THEATRE REVIEW: Great Britain, National Theatre

Lyttelton Theatre, National Theatre

30 June 2014

runs until 23 August / transfers to the Haymarket Theatre, West End from 10 September

Billie Piper, star of Great Britain. (Photo: BBC Breakfast)
Billie Piper, star of Great Britain. (Photo: BBC Breakfast)

After 50 years the National Theatre proved they can still surprise us all. Barely had the verdicts been read at the now notorious phone hacking trial at the Old Bailey, when the theatre announced the opening, without previews, of Richard Bean’s new play – a satirical look at a red-top tabloid, and an ambitious young news editor who gets into bed, sometimes quite literally, with the highest ranking policeman and politicians in the land. At nearly three hours it covers a wide expanse, but its acerbic cynicism, chaotic comedy and a cast who throw themselves into it head first keep the audience hooked in this scathing farce.

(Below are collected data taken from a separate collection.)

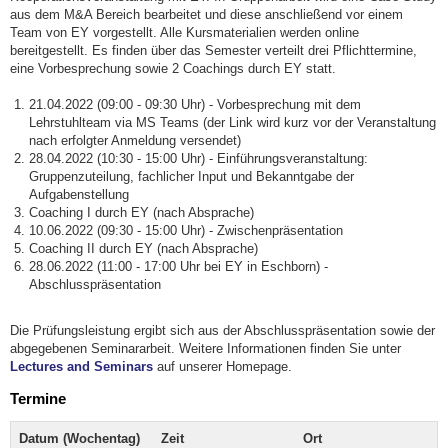
aus dem M&A Bereich bearbeitet und diese anschließend vor einem
Team von EY vorgestellt. Alle Kursmaterialien werden online
bereitgestellt. Es finden über das Semester verteilt drei Pflichttermine,
eine Vorbesprechung sowie 2 Coachings durch EY statt.
21.04.2022 (09:00 - 09:30 Uhr) - Vorbesprechung mit dem
Lehrstuhlteam via MS Teams (der Link wird kurz vor der Veranstaltung
nach erfolgter Anmeldung versendet)
28.04.2022 (10:30 - 15:00 Uhr) - Einführungsveranstaltung:
Gruppenzuteilung, fachlicher Input und Bekanntgabe der
Aufgabenstellung
Coaching I durch EY (nach Absprache)
10.06.2022 (09:30 - 15:00 Uhr) - Zwischenpräsentation
Coaching II durch EY (nach Absprache)
28.06.2022 (11:00 - 17:00 Uhr bei EY in Eschborn) -
Abschlusspräsentation
Die Prüfungsleistung ergibt sich aus der Abschlusspräsentation sowie der
abgegebenen Seminararbeit. Weitere Informationen finden Sie unter
Lectures and Seminars
auf unserer Homepage.
Termine
Datum (Wochentag)
Zeit
Ort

Despite Bean and director Nicholas Hytner’s insistences that in this “fictional piece” none of the characters are based on anyone in particular, the audience can certainly draw their own conclusions on the matter. While the central figure – news editor Paige Britain (Billie Piper on top form) – is apparently a fiction, there are a few figures that ring some bells, to say the least. There’s something rather familiar about editor-turned-political advisor Wilson Tikkel (Robert Glenister) and power-hungry proprietor Paschal O’Leary (Dermot Crowley); meanwhile Jo Dockery, playing a new editor later drafted in, (hilariously naive, never on stage while any phone hacking is going on, and given the symbolically innocent name of Virginia White), also causes flashes of recognition, what with her soap actor boyfriend, apparent love of horses and flaming red hair.

The National markets Great Britain  as “fast, furious and foul-mouthed”, and it certainly is that. The culture of the tabloid office (recognisable from anyone who’s read Sharon Marshall’s Tabloid Girl or other similar works) presented in great ensemble scenes that zip along, as well in a wonderfully crude yet cruel turn by Glenister as the shameless editor. There’s also more than a hint of the grotesque in Bean’s play, with the world of a UK tabloid becoming a rather cartoonish land, and a lot of good old-fashioned plain silliness providing the comedy in between the startlingly accurate satire. Very few people escape Bean’s sharp pen: not only do journalists, the police, politicians and fame-hungry celebrities get sent up, but running gags come in the form of flashing headlines from the just-about-fictional papers The Gardener (“we think so you don’t have to”), The Dependant and many more.

In doing so it taps neatly into a time and a country where serious outrage is combined with YouTube mockery, as seen in the hilarious videos of laughably terrible Police Commissioner Sully Kassam (Aaron Neill). At times, the play’s humour is actually pretty simple, but there’s no doubt this is a very, very funny show. Yes, it is utterly one-sided in its portrayal of events, but Bean is clearly determined to highlight the appalling behaviour of its characters who could so easily be those who hold the power in our country. His satire is ambitiously wide-reaching: phone-hacking, cover-ups, MP expenses, police failures, vigilante justice, celebrity culture, political correctness, sex, lies and scandals – it’s all there, simultaneously lampooned and yet, underneath the laughter, treated very seriously.